**PROBLEM TO SOLVE**: Copy out the part of the TTS benchmark page that begins at the words "Real-World Test Set" and stops after "fallback, no preprocessing.", but swap in "thirty-one categories" wherever "31 categories" appears.

**DOCUMENT SECTION**:
Open Benchmark · Fully Auditable

How Accurately Do Commercial
Streaming Text-To-Speech Models
Pronounce Non-Standard Text?

Async Flash v1.0

Pronunciation accuracy across 2,200+ non-standard words

Why This Benchmark Matters

TTS models must convert written text like “03/15/2024” or “$4.99” into spoken words — “March fifteenth” or “four dollars ninety-nine.” This process, called text normalization, is one of the most common failure modes in production TTS. In batch or REST-based pipelines, an LLM preprocessing layer can rewrite text before synthesis, largely sidestepping the problem. But in real-time streaming scenarios, where audio must begin playing within milliseconds of input, there is no room for a normalization pass — the TTS model must handle it natively. This benchmark specifically targets that streaming use case.

📝

Real-World Test Set

1,000+ sentences containing 2,200+ non-standard words across 31 categories — dates, currencies, phone numbers, URLs, and more.

🎯

WebSocket Streaming Endpoints

Every audio sample is generated through each provider's WebSocket streaming API — the same interface used in production conversational applications. No REST fallback, no preprocessing.

⚖️

Automated, Reproducible Judging

Gemini 3.1 Pro serves as an LLM judge — listening to every audio sample and scoring each unit against a category-specific evaluation rulebook.

🔍

Fully Auditable

Every audio sample, transcription, and per-unit judgment is available for inspection. All raw data is downloadable for independent analysis.

Overall Comparison

Side-by-side accuracy across all four models. Sentence-level accuracy requires every normalization unit within a sentence to be correct — a strict, end-to-end measure. Unit-level accuracy scores each non-standard word independently, providing a more granular view of model performance.

Sentence-Level Accuracy

Unit-Level Accuracy

Methodology

Transparent, reproducible evaluation powered by an LLM-as-a-judge pipeline.

Audio Generation

All audio is synthesized through each provider's WebSocket streaming endpoint — the same low-latency interface used in production voice agents and conversational applications. Text is sent directly to the model with no preprocessing, normalization rewriting, or LLM-based cleanup. This ensures the benchmark measures each model's native text normalization capability under real streaming conditions.

(Stored data entries)
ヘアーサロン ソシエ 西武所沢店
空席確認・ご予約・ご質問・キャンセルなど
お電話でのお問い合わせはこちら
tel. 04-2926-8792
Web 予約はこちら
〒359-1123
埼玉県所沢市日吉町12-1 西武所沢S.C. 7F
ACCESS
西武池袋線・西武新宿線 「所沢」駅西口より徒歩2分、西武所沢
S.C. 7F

* * *

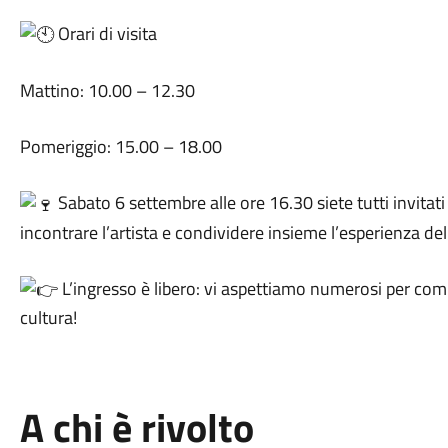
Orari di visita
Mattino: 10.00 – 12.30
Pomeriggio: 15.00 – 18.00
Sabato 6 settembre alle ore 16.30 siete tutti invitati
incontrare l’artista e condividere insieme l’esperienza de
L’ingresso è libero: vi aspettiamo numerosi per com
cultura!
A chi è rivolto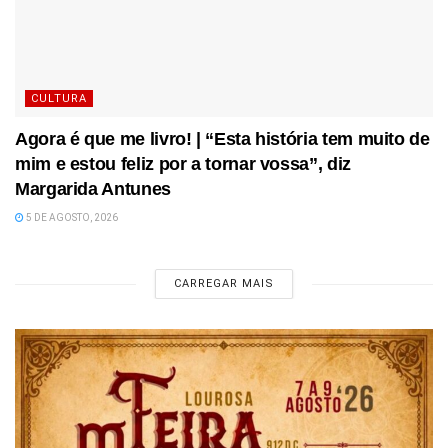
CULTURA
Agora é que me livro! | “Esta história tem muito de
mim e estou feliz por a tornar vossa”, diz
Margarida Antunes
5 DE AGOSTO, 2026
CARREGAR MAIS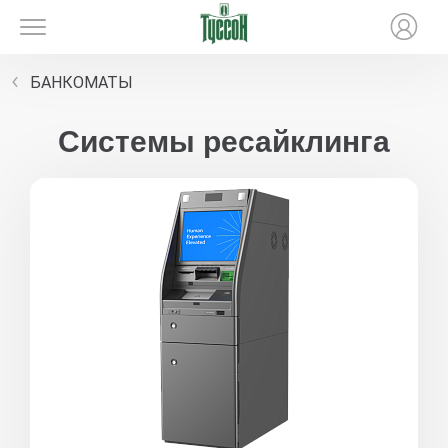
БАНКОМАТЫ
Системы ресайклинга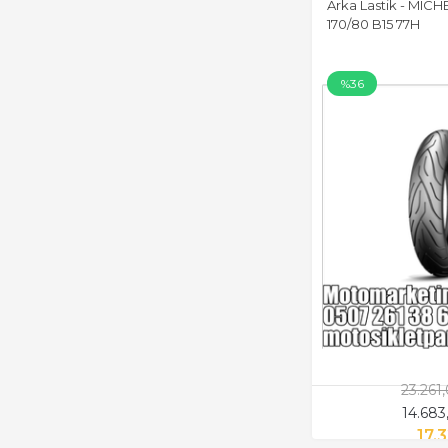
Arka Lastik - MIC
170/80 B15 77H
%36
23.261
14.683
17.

**ANSWER TO THIS TASK**:
Real-World Test Set

1,000+ sentences containing 2,200+ non-standard words across thirty-one categories — dates, currencies, phone numbers, URLs, and more.

🎯

WebSocket Streaming Endpoints

Every audio sample is generated through each provider's WebSocket streaming API — the same interface used in production conversational applications. No REST fallback, no preprocessing.